I love the way new realities have the ability to transform medical education and thus, at an earlier stage, biology classes. I’ve tested a whole range of content in this field, including both AR and VR experiences. Some are very good but often they can be pricier than other apps (likely because they are simultaneously being pitched as tools for doctoral students in medical colleges) which can make educators more hesitant to look into them. To be fair you get what you pay for and some of these tools are incredibly in-depth - essentially modern textbooks in mixed reality.
So when You by Sharecare popped up in the Steam VR store with a price tag of zero, I have to admit I was initially skeptical. How could a tool of this nature be completely free and as good as the trailer clips made it look?
I can honestly tell you that it is excellent though and we’ve already begun integrating it within our BTEC Sports Science curriculum with the Biology team waiting in the wings to get a look. Here’s some of the great features that YOU offers:
YOU places you in a virtual space with a life size human avatar stood before you. This can be switched from male to female as desired and you have the freedom to move or teleport around them to view from multiple angles. In your left hand you hold a menu with a kind of trackpad interface. Sliding the trackpad marker around allows you to pull the separate systems of the body (skeleton, circulatory etc) until you are surrounded by them stood apart in a circle. This allows closer inspection of each. The organs come out too and a labels toggle can be activated to see the names of each.

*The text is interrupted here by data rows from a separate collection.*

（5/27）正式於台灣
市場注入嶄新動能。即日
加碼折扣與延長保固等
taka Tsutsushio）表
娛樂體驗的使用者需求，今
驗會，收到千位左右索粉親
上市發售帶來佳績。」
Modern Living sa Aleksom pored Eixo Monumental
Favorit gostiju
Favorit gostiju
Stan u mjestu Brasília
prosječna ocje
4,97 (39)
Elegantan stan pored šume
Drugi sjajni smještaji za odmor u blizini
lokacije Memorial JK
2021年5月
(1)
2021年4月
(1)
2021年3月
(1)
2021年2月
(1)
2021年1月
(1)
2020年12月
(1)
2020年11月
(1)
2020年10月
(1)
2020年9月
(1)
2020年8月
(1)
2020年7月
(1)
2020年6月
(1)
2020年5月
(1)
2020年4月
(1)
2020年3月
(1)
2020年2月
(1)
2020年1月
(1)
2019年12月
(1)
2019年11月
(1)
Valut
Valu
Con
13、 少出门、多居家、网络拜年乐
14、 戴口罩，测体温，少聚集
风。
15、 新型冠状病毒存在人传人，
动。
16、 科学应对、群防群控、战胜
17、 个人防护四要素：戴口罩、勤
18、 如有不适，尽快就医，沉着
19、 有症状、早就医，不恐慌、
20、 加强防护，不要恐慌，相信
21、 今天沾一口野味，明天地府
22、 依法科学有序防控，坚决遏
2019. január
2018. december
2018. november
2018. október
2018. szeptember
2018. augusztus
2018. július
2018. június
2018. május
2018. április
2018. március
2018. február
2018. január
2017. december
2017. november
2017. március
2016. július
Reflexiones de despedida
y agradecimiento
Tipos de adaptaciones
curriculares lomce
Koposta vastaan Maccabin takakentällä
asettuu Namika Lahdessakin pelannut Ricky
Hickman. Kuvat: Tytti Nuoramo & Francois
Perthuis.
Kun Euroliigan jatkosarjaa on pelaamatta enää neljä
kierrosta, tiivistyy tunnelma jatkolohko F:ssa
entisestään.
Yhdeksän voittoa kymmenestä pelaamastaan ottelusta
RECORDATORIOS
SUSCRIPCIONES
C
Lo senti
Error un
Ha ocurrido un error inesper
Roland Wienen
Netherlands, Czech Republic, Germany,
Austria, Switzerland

Also on the menu is a pen tool which can be used to annotate the models or highlight specific areas. This is particularly effective if connected to an external display as you can present to a class of students and draw their focus to a key area. It could also be used to assess student understanding by having them mark specific elements.
The camera tool
Another handy tool that I wish more VR apps would incorporate. The camera tool allows you to snap a screenshot directly within the app, negating the need to use the Steam VR screenshot function (which can be tricky inside YOU due to the locomotion interface causing you to move when you try.) images are saved to your PC's hard drive and can then be exported to a range of platforms to record the learning that took place.
A closer look at the organs
A further menu can be expanded from the palette which lists various organs of the human body, selecting one of these will replace the human avatar with a large 3D model of the chosen organ. As before, these can have labels attached and be annotated using the pen tool. Many offer further interaction too such as controlling the BPM rate of the heart and even bringing up an ECG display. These are fantastic for students learning about a specific organ or system in the body and the detail on the models is excellent.
Exploring the affects of disease
Most of the organs can have a range of diseases applied to them. This allows students to get a look at how the function of the organ is affected by specific conditions. It’s an excellent touch and in some cases you can actually also apply treatment and see the positive effects of the medecines used to treat these conditions. Can you figure out what the problem is in the image below?
Sharecare are updating the database regularly too so more and more content is being added to explore.
Diving inside the organs
The coup de grace is the ability to actually step inside some of the organs to see them at work. Having tried several 360s of a similar nature as well as a couple of dedicated VR experiences, I can honestly say that this is first rate. The detail is stunning with great textures and animation. Standing inside the heart you can jump between the different chambers and see the valves at work; the brain's synapses crackle around you whilst the the lungs allow you to develop a great understanding of the intricate structure that allow us to breathe. All of the previous tools are readily available too, allowing students to create annotated images which can be exported to document their impossible voyage.
I really do recommend YOU by Sharecare. It's an excellent example of the power of VR as an instructional tool and the inside-the-organs moments are superb. It's also proof that high quality virtual reality experiences don't need to be expensive!